### Brief
Please copy out every line of the rows below, keeping each word, letter and accent unchanged.

┄┄┄┄┄┄┄┄┄┄┄┄┄┄┄┄┄┄┄┄

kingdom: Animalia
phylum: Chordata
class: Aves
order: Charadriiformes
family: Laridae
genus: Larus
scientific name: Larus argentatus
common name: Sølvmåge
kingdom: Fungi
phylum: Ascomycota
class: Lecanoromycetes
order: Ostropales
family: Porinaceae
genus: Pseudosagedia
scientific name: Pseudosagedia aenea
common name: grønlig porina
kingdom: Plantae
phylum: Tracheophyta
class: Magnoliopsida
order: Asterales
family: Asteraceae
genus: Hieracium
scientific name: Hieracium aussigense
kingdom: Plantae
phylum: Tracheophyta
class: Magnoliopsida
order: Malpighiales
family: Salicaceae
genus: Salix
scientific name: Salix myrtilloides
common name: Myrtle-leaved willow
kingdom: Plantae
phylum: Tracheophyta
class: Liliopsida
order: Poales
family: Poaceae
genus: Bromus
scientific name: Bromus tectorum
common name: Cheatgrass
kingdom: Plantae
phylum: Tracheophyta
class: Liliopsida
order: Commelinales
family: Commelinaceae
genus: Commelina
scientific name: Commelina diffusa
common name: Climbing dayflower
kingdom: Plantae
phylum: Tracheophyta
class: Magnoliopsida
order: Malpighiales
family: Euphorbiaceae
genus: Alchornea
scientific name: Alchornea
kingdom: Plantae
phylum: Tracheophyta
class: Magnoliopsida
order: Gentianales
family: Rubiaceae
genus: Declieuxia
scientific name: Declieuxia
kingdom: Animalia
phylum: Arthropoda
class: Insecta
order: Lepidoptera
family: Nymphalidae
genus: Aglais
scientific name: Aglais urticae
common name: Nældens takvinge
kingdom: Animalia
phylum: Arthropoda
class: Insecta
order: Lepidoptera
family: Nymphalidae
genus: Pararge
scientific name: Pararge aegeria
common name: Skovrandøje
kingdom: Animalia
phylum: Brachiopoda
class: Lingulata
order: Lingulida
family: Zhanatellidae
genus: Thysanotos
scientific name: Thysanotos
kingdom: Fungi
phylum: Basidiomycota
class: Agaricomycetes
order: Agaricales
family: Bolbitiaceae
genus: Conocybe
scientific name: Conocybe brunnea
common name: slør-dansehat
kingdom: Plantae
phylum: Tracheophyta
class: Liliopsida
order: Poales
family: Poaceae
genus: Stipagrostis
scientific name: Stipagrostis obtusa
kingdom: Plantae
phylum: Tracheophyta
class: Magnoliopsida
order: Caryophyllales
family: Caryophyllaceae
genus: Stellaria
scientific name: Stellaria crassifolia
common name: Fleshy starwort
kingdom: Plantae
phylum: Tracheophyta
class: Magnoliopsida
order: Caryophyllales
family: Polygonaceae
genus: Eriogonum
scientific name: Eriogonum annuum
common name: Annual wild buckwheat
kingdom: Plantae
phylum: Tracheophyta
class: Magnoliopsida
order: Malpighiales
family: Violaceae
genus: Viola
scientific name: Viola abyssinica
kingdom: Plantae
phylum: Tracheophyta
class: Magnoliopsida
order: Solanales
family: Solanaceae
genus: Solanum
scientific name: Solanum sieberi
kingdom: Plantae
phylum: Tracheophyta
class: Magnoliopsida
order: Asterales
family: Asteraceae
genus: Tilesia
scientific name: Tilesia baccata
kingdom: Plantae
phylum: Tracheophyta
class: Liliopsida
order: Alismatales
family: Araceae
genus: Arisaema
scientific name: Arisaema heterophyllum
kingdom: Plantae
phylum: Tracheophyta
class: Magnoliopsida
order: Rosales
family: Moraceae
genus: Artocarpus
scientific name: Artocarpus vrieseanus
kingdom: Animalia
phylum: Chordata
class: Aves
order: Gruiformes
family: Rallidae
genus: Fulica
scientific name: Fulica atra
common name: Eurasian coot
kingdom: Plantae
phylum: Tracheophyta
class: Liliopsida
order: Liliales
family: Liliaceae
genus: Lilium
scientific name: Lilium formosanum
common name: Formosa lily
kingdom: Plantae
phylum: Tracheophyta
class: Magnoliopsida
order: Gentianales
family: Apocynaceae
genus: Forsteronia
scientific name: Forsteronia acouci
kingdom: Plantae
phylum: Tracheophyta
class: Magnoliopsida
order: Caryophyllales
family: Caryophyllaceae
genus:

┄┄┄┄┄┄┄┄┄┄┄┄┄┄┄┄┄┄┄┄

### Solution to this exercise
kingdom: Animalia
phylum: Chordata
class: Aves
order: Charadriiformes
family: Laridae
genus: Larus
scientific name: Larus argentatus
common name: Sølvmåge
kingdom: Fungi
phylum: Ascomycota
class: Lecanoromycetes
order: Ostropales
family: Porinaceae
genus: Pseudosagedia
scientific name: Pseudosagedia aenea
common name: grønlig porina
kingdom: Plantae
phylum: Tracheophyta
class: Magnoliopsida
order: Asterales
family: Asteraceae
genus: Hieracium
scientific name: Hieracium aussigense
kingdom: Plantae
phylum: Tracheophyta
class: Magnoliopsida
order: Malpighiales
family: Salicaceae
genus: Salix
scientific name: Salix myrtilloides
common name: Myrtle-leaved willow
kingdom: Plantae
phylum: Tracheophyta
class: Liliopsida
order: Poales
family: Poaceae
genus: Bromus
scientific name: Bromus tectorum
common name: Cheatgrass
kingdom: Plantae
phylum: Tracheophyta
class: Liliopsida
order: Commelinales
family: Commelinaceae
genus: Commelina
scientific name: Commelina diffusa
common name: Climbing dayflower
kingdom: Plantae
phylum: Tracheophyta
class: Magnoliopsida
order: Malpighiales
family: Euphorbiaceae
genus: Alchornea
scientific name: Alchornea
kingdom: Plantae
phylum: Tracheophyta
class: Magnoliopsida
order: Gentianales
family: Rubiaceae
genus: Declieuxia
scientific name: Declieuxia
kingdom: Animalia
phylum: Arthropoda
class: Insecta
order: Lepidoptera
family: Nymphalidae
genus: Aglais
scientific name: Aglais urticae
common name: Nældens takvinge
kingdom: Animalia
phylum: Arthropoda
class: Insecta
order: Lepidoptera
family: Nymphalidae
genus: Pararge
scientific name: Pararge aegeria
common name: Skovrandøje
kingdom: Animalia
phylum: Brachiopoda
class: Lingulata
order: Lingulida
family: Zhanatellidae
genus: Thysanotos
scientific name: Thysanotos
kingdom: Fungi
phylum: Basidiomycota
class: Agaricomycetes
order: Agaricales
family: Bolbitiaceae
genus: Conocybe
scientific name: Conocybe brunnea
common name: slør-dansehat
kingdom: Plantae
phylum: Tracheophyta
class: Liliopsida
order: Poales
family: Poaceae
genus: Stipagrostis
scientific name: Stipagrostis obtusa
kingdom: Plantae
phylum: Tracheophyta
class: Magnoliopsida
order: Caryophyllales
family: Caryophyllaceae
genus: Stellaria
scientific name: Stellaria crassifolia
common name: Fleshy starwort
kingdom: Plantae
phylum: Tracheophyta
class: Magnoliopsida
order: Caryophyllales
family: Polygonaceae
genus: Eriogonum
scientific name: Eriogonum annuum
common name: Annual wild buckwheat
kingdom: Plantae
phylum: Tracheophyta
class: Magnoliopsida
order: Malpighiales
family: Violaceae
genus: Viola
scientific name: Viola abyssinica
kingdom: Plantae
phylum: Tracheophyta
class: Magnoliopsida
order: Solanales
family: Solanaceae
genus: Solanum
scientific name: Solanum sieberi
kingdom: Plantae
phylum: Tracheophyta
class: Magnoliopsida
order: Asterales
family: Asteraceae
genus: Tilesia
scientific name: Tilesia baccata
kingdom: Plantae
phylum: Tracheophyta
class: Liliopsida
order: Alismatales
family: Araceae
genus: Arisaema
scientific name: Arisaema heterophyllum
kingdom: Plantae
phylum: Tracheophyta
class: Magnoliopsida
order: Rosales
family: Moraceae
genus: Artocarpus
scientific name: Artocarpus vrieseanus
kingdom: Animalia
phylum: Chordata
class: Aves
order: Gruiformes
family: Rallidae
genus: Fulica
scientific name: Fulica atra
common name: Eurasian coot
kingdom: Plantae
phylum: Tracheophyta
class: Liliopsida
order: Liliales
family: Liliaceae
genus: Lilium
scientific name: Lilium formosanum
common name: Formosa lily
kingdom: Plantae
phylum: Tracheophyta
class: Magnoliopsida
order: Gentianales
family: Apocynaceae
genus: Forsteronia
scientific name: Forsteronia acouci
kingdom: Plantae
phylum: Tracheophyta
class: Magnoliopsida
order: Caryophyllales
family: Caryophyllaceae
genus:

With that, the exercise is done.